◆ Exercise brief:
Rename every "juin" in the items below to "juillet" and write out their text again with nothing else changed. Leave the pictures out.

[Items from a dataset]
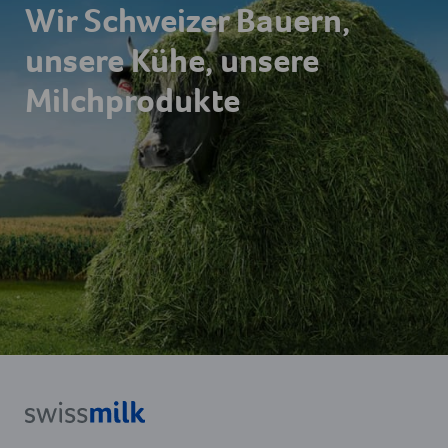
Wir Schweizer Bauern,
unsere Kühe, unsere
Milchprodukte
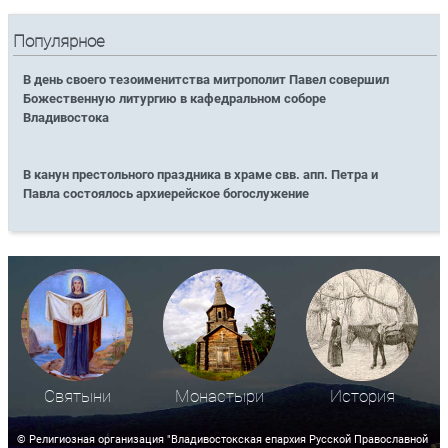
Популярное
В день своего тезоименитства митрополит Павел совершил
Божественную литургию в кафедральном соборе
Владивостока
В канун престольного праздника в храме свв. апп. Петра и
Павла состоялось архиерейское богослужение
Святыни
Монастыри
История
© Религиозная организация "Владивостокская епархия Русской Православной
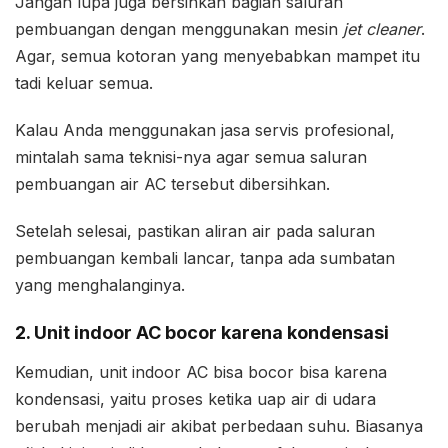
Jangan lupa juga bersihkan bagian saluran
pembuangan dengan menggunakan mesin
jet cleaner
.
Agar, semua kotoran yang menyebabkan mampet itu
tadi keluar semua.
Kalau Anda menggunakan jasa servis profesional,
mintalah sama teknisi-nya agar semua saluran
pembuangan air AC tersebut dibersihkan.
Setelah selesai, pastikan aliran air pada saluran
pembuangan kembali lancar, tanpa ada sumbatan
yang menghalanginya.
2. Unit indoor AC bocor karena kondensasi
Kemudian, unit indoor AC bisa bocor bisa karena
kondensasi, yaitu proses ketika uap air di udara
berubah menjadi air akibat perbedaan suhu. Biasanya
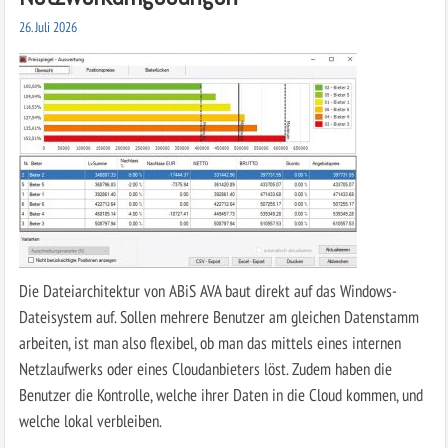
26. Juli 2026
Die Dateiarchitektur von ABiS AVA baut direkt auf das Windows-
Dateisystem auf. Sollen mehrere Benutzer am gleichen Datenstamm
arbeiten, ist man also flexibel, ob man das mittels eines internen
Netzlaufwerks oder eines Cloudanbieters löst. Zudem haben die
Benutzer die Kontrolle, welche ihrer Daten in die Cloud kommen, und
welche lokal verbleiben.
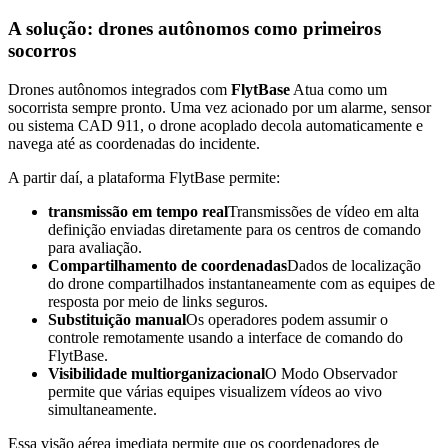
A solução: drones autônomos como primeiros
socorros
Drones autônomos integrados com
FlytBase
Atua como um
socorrista sempre pronto. Uma vez acionado por um alarme, sensor
ou sistema CAD 911, o drone acoplado decola automaticamente e
navega até as coordenadas do incidente.
A partir daí, a plataforma FlytBase permite:
transmissão em tempo real
Transmissões de vídeo em alta
definição enviadas diretamente para os centros de comando
para avaliação.
Compartilhamento de coordenadas
Dados de localização
do drone compartilhados instantaneamente com as equipes de
resposta por meio de links seguros.
Substituição manual
Os operadores podem assumir o
controle remotamente usando a interface de comando do
FlytBase.
Visibilidade multiorganizacional
O Modo Observador
permite que várias equipes visualizem vídeos ao vivo
simultaneamente.
Essa visão aérea imediata permite que os coordenadores de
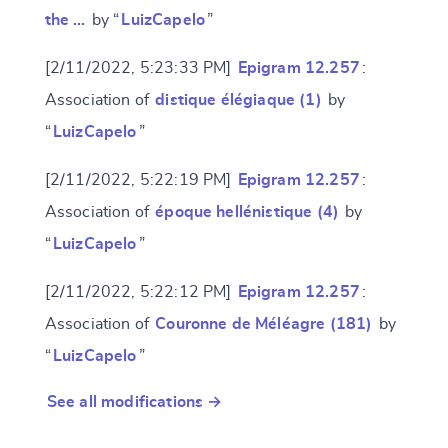
the …
by “
LuizCapelo
”
[2/11/2022, 5:23:33 PM]
Epigram 12.257
:
Association of
distique élégiaque (1)
by
“
LuizCapelo
”
[2/11/2022, 5:22:19 PM]
Epigram 12.257
:
Association of
époque hellénistique (4)
by
“
LuizCapelo
”
[2/11/2022, 5:22:12 PM]
Epigram 12.257
:
Association of
Couronne de Méléagre (181)
by
“
LuizCapelo
”
See all modifications →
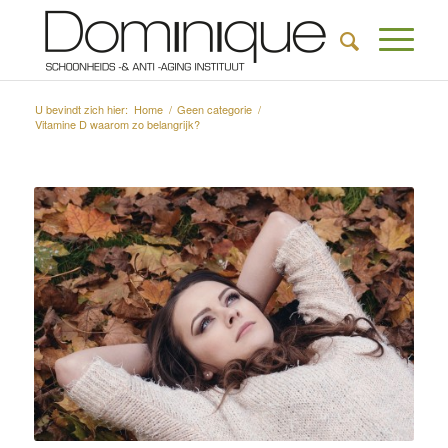
U bevindt zich hier:
Home
/
Geen categorie
/
Vitamine D waarom zo belangrijk?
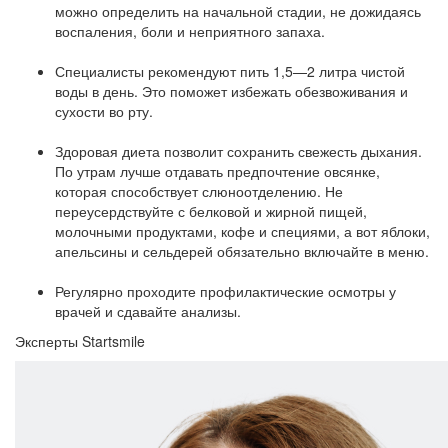
можно определить на начальной стадии, не дожидаясь
воспаления, боли и неприятного запаха.
Специалисты рекомендуют пить 1,5—2 литра чистой
воды в день. Это поможет избежать обезвоживания и
сухости во рту.
Здоровая диета позволит сохранить свежесть дыхания.
По утрам лучше отдавать предпочтение овсянке,
которая способствует слюноотделению. Не
переусердствуйте с белковой и жирной пищей,
молочными продуктами, кофе и специями, а вот яблоки,
апельсины и сельдерей обязательно включайте в меню.
Регулярно проходите профилактические осмотры у
врачей и сдавайте анализы.
Эксперты Startsmile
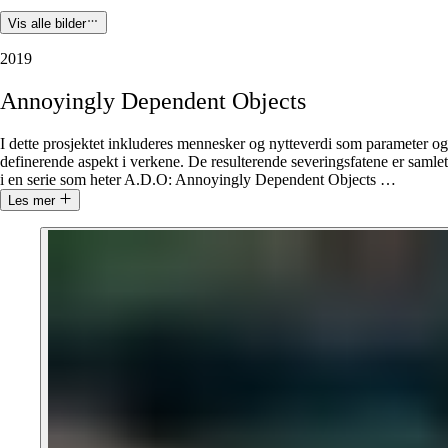
Vis alle bilder
2019
Annoyingly
Dependent
Objects
I dette prosjektet inkluderes mennesker og nytteverdi som parameter og
definerende aspekt i verkene. De resulterende severingsfatene er samlet
i en serie som heter A.D.O: Annoyingly Dependent Objects
…
Les mer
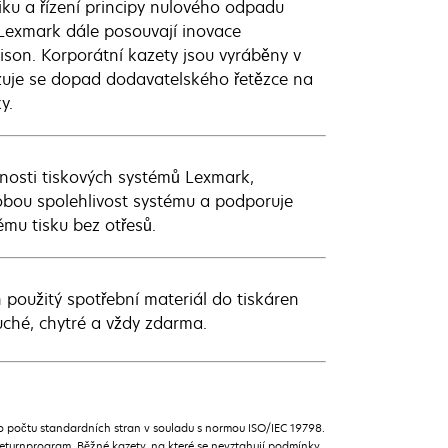
iku a řízení principy nulového odpadu
Lexmark dále posouvají inovace
son. Korporátní kazety jsou vyráběny v
izuje se dopad dodavatelského řetězce na
y.
nosti tiskových systémů Lexmark,
odobou spolehlivost systému a podporuje
ému tisku bez otřesů.
 použitý spotřební materiál do tiskáren
uché, chytré a vždy zdarma.
 počtu standardních stran v souladu s normou ISO/IEC 19798.
turnprogram. Běžné kazety, na které se nevztahují podmínky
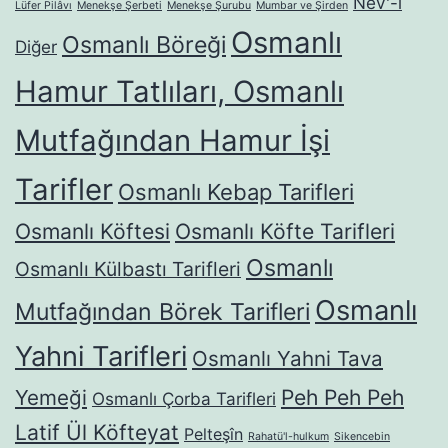
Nev'-i
Lüfer Pilâvı
Menekşe Şerbeti
Menekşe Şurubu
Mumbar ve Şirden
Osmanlı
Osmanlı Böreği
Diğer
Hamur Tatlıları, Osmanlı
Mutfağından Hamur İşi
Tarifler
Osmanlı Kebap Tarifleri
Osmanlı Köftesi
Osmanlı Köfte Tarifleri
Osmanlı
Osmanlı Külbastı Tarifleri
Osmanlı
Mutfağından Börek Tarifleri
Yahni Tarifleri
Osmanlı Yahni Tava
Yemeği
Peh Peh Peh
Osmanlı Çorba Tarifleri
Latif Ül Köfteyat
Pelteşîn
Rahatü'l-hulkum
Sikencebin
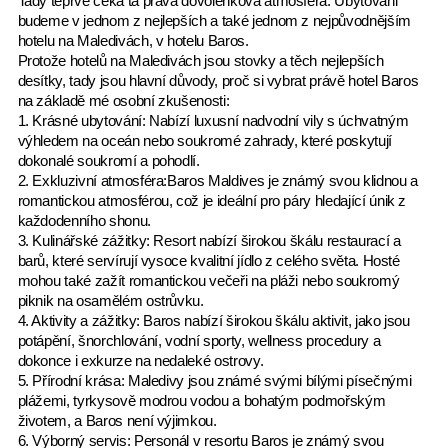
Tady teprve čeká ta pravá dovolenková atmosféra. Ubytováni
budeme v jednom z nejlepších a také jednom z nejpůvodnějším
hotelu na Maledivách, v hotelu Baros.
Protože hotelů na Maledivách jsou stovky a těch nejlepších
desítky, tady jsou hlavní důvody, proč si vybrat právě hotel Baros
na základě mé osobní zkušenosti:
1. Krásné ubytování: Nabízí luxusní nadvodní vily s úchvatným
výhledem na oceán nebo soukromé zahrady, které poskytují
dokonalé soukromí a pohodlí.
2. Exkluzivní atmosféra:Baros Maldives je známý svou klidnou a
romantickou atmosférou, což je ideální pro páry hledající únik z
každodenního shonu.
3. Kulinářské zážitky: Resort nabízí širokou škálu restaurací a
barů, které servírují vysoce kvalitní jídlo z celého světa. Hosté
mohou také zažít romantickou večeři na pláži nebo soukromý
piknik na osamělém ostrůvku.
4. Aktivity a zážitky: Baros nabízí širokou škálu aktivit, jako jsou
potápění, šnorchlování, vodní sporty, wellness procedury a
dokonce i exkurze na nedaleké ostrovy.
5. Přírodní krása: Maledivy jsou známé svými bílými písečnými
plážemi, tyrkysově modrou vodou a bohatým podmořským
životem, a Baros není výjimkou.
6. Výborný servis: Personál v resortu Baros je známý svou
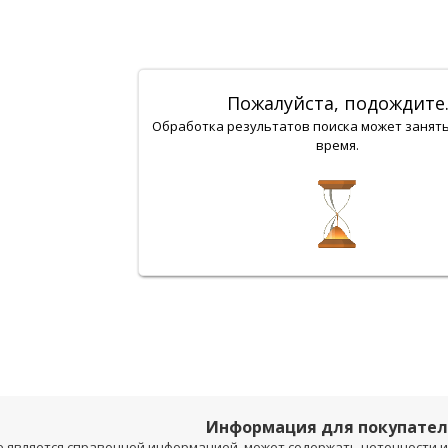
Пожалуйста, подождите
Обработка результатов поиска может занят
время.
Информация для покупате
е является справочной информацией, может содержать неточности и 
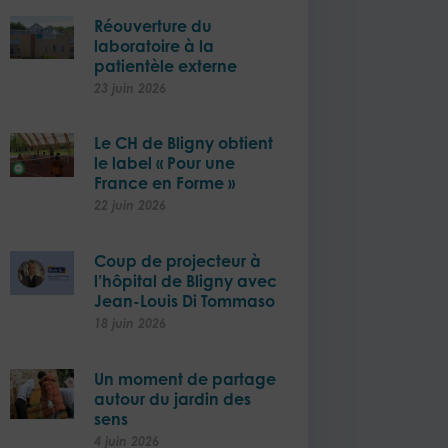
Réouverture du
laboratoire à la
patientèle externe​
23 juin 2026
Le CH de Bligny obtient
le label « Pour une
France en Forme »
22 juin 2026
Coup de projecteur à
l’hôpital de Bligny avec
Jean-Louis Di Tommaso
18 juin 2026
Un moment de partage
autour du jardin des
sens
4 juin 2026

◆ Result of this exercise:
Wir Schweizer Bauern,
unsere Kühe, unsere
Milchprodukte
Популярное
В день своего тезоименитства митрополит Павел совершил
Божественную литургию в кафедральном соборе
Владивостока
В канун престольного праздника в храме свв. апп. Петра и
Павла состоялось архиерейское богослужение
Святыни
Монастыри
История
© Религиозная организация "Владивостокская епархия Русской Православной
Jangan lupa juga bersihkan bagian saluran
pembuangan dengan menggunakan mesin
jet cleaner
.
Agar, semua kotoran yang menyebabkan mampet itu
tadi keluar semua.
Kalau Anda menggunakan jasa servis profesional,
mintalah sama teknisi-nya agar semua saluran
pembuangan air AC tersebut dibersihkan.
Setelah selesai, pastikan aliran air pada saluran
pembuangan kembali lancar, tanpa ada sumbatan
yang menghalanginya.
2. Unit indoor AC bocor karena kondensasi
Kemudian, unit indoor AC bisa bocor bisa karena
kondensasi, yaitu proses ketika uap air di udara
berubah menjadi air akibat perbedaan suhu. Biasanya
26. Juli 2026
Die Dateiarchitektur von ABiS AVA baut direkt auf das Windows-
Dateisystem auf. Sollen mehrere Benutzer am gleichen Datenstamm
arbeiten, ist man also flexibel, ob man das mittels eines internen
Netzlaufwerks oder eines Cloudanbieters löst. Zudem haben die
Benutzer die Kontrolle, welche ihrer Daten in die Cloud kommen, und
welche lokal verbleiben.
A solução: drones autônomos como primeiros
socorros
Drones autônomos integrados com
FlytBase
Atua como um
socorrista sempre pronto. Uma vez acionado por um alarme, sensor
ou sistema CAD 911, o drone acoplado decola automaticamente e
navega até as coordenadas do incidente.
A partir daí, a plataforma FlytBase permite:
transmissão em tempo real
Transmissões de vídeo em alta
definição enviadas diretamente para os centros de comando
para avaliação.
Compartilhamento de coordenadas
Dados de localização
do drone compartilhados instantaneamente com as equipes de
resposta por meio de links seguros.
Substituição manual
Os operadores podem assumir o
controle remotamente usando a interface de comando do
FlytBase.
Visibilidade multiorganizacional
O Modo Observador
permite que várias equipes visualizem vídeos ao vivo
simultaneamente.
Essa visão aérea imediata permite que os coordenadores de
the …
by “
LuizCapelo
”
[2/11/2022, 5:23:33 PM]
Epigram 12.257
:
Association of
distique élégiaque (1)
by
“
LuizCapelo
”
[2/11/2022, 5:22:19 PM]
Epigram 12.257
:
Association of
époque hellénistique (4)
by
“
LuizCapelo
”
[2/11/2022, 5:22:12 PM]
Epigram 12.257
:
Association of
Couronne de Méléagre (181)
by
“
LuizCapelo
”
See all modifications →
U bevindt zich hier:
Home
/
Geen categorie
/
Vitamine D waarom zo belangrijk?
можно определить на начальной стадии, не дожидаясь
воспаления, боли и неприятного запаха.
Специалисты рекомендуют пить 1,5—2 литра чистой
воды в день. Это поможет избежать обезвоживания и
сухости во рту.
Здоровая диета позволит сохранить свежесть дыхания.
По утрам лучше отдавать предпочтение овсянке,
которая способствует слюноотделению. Не
переусердствуйте с белковой и жирной пищей,
молочными продуктами, кофе и специями, а вот яблоки,
апельсины и сельдерей обязательно включайте в меню.
Регулярно проходите профилактические осмотры у
врачей и сдавайте анализы.
Эксперты Startsmile
Vis alle bilder
2019
Annoyingly
Dependent
Objects
I dette prosjektet inkluderes mennesker og nytteverdi som parameter og
definerende aspekt i verkene. De resulterende severingsfatene er samlet
i en serie som heter A.D.O: Annoyingly Dependent Objects
…
Les mer
iku a řízení principy nulového odpadu
Lexmark dále posouvají inovace
son. Korporátní kazety jsou vyráběny v
izuje se dopad dodavatelského řetězce na
y.
nosti tiskových systémů Lexmark,
odobou spolehlivost systému a podporuje
ému tisku bez otřesů.
 použitý spotřební materiál do tiskáren
uché, chytré a vždy zdarma.
 počtu standardních stran v souladu s normou ISO/IEC 19798.
turnprogram. Běžné kazety, na které se nevztahují podmínky
Nev'-i
Lüfer Pilâvı
Menekşe Şerbeti
Menekşe Şurubu
Mumbar ve Şirden
Osmanlı
Osmanlı Böreği
Diğer
Hamur Tatlıları, Osmanlı
Mutfağından Hamur İşi
Tarifler
Osmanlı Kebap Tarifleri
Osmanlı Köftesi
Osmanlı Köfte Tarifleri
Osmanlı
Osmanlı Külbastı Tarifleri
Osmanlı
Mutfağından Börek Tarifleri
Yahni Tarifleri
Osmanlı Yahni Tava
Yemeği
Peh Peh Peh
Osmanlı Çorba Tarifleri
Latif Ül Köfteyat
Pelteşîn
Rahatü'l-hulkum
Sikencebin
Tady teprve čeká ta pravá dovolenková atmosféra. Ubytováni
budeme v jednom z nejlepších a také jednom z nejpůvodnějším
hotelu na Maledivách, v hotelu Baros.
Protože hotelů na Maledivách jsou stovky a těch nejlepších
desítky, tady jsou hlavní důvody, proč si vybrat právě hotel Baros
na základě mé osobní zkušenosti:
1. Krásné ubytování: Nabízí luxusní nadvodní vily s úchvatným
výhledem na oceán nebo soukromé zahrady, které poskytují
dokonalé soukromí a pohodlí.
2. Exkluzivní atmosféra:Baros Maldives je známý svou klidnou a
romantickou atmosférou, což je ideální pro páry hledající únik z
každodenního shonu.
3. Kulinářské zážitky: Resort nabízí širokou škálu restaurací a
barů, které servírují vysoce kvalitní jídlo z celého světa. Hosté
mohou také zažít romantickou večeři na pláži nebo soukromý
piknik na osamělém ostrůvku.
4. Aktivity a zážitky: Baros nabízí širokou škálu aktivit, jako jsou
potápění, šnorchlování, vodní sporty, wellness procedury a
dokonce i exkurze na nedaleké ostrovy.
5. Přírodní krása: Maledivy jsou známé svými bílými písečnými
plážemi, tyrkysově modrou vodou a bohatým podmořským
životem, a Baros není výjimkou.
6. Výborný servis: Personál v resortu Baros je známý svou
Пожалуйста, подождите
Обработка результатов поиска может занят
время.
Информация для покупате
е является справочной информацией, может содержать неточности и 
Réouverture du
laboratoire à la
patientèle externe​
23 juillet 2026
Le CH de Bligny obtient
le label « Pour une
France en Forme »
22 juillet 2026
Coup de projecteur à
l’hôpital de Bligny avec
Jean-Louis Di Tommaso
18 juillet 2026
Un moment de partage
autour du jardin des
sens
4 juillet 2026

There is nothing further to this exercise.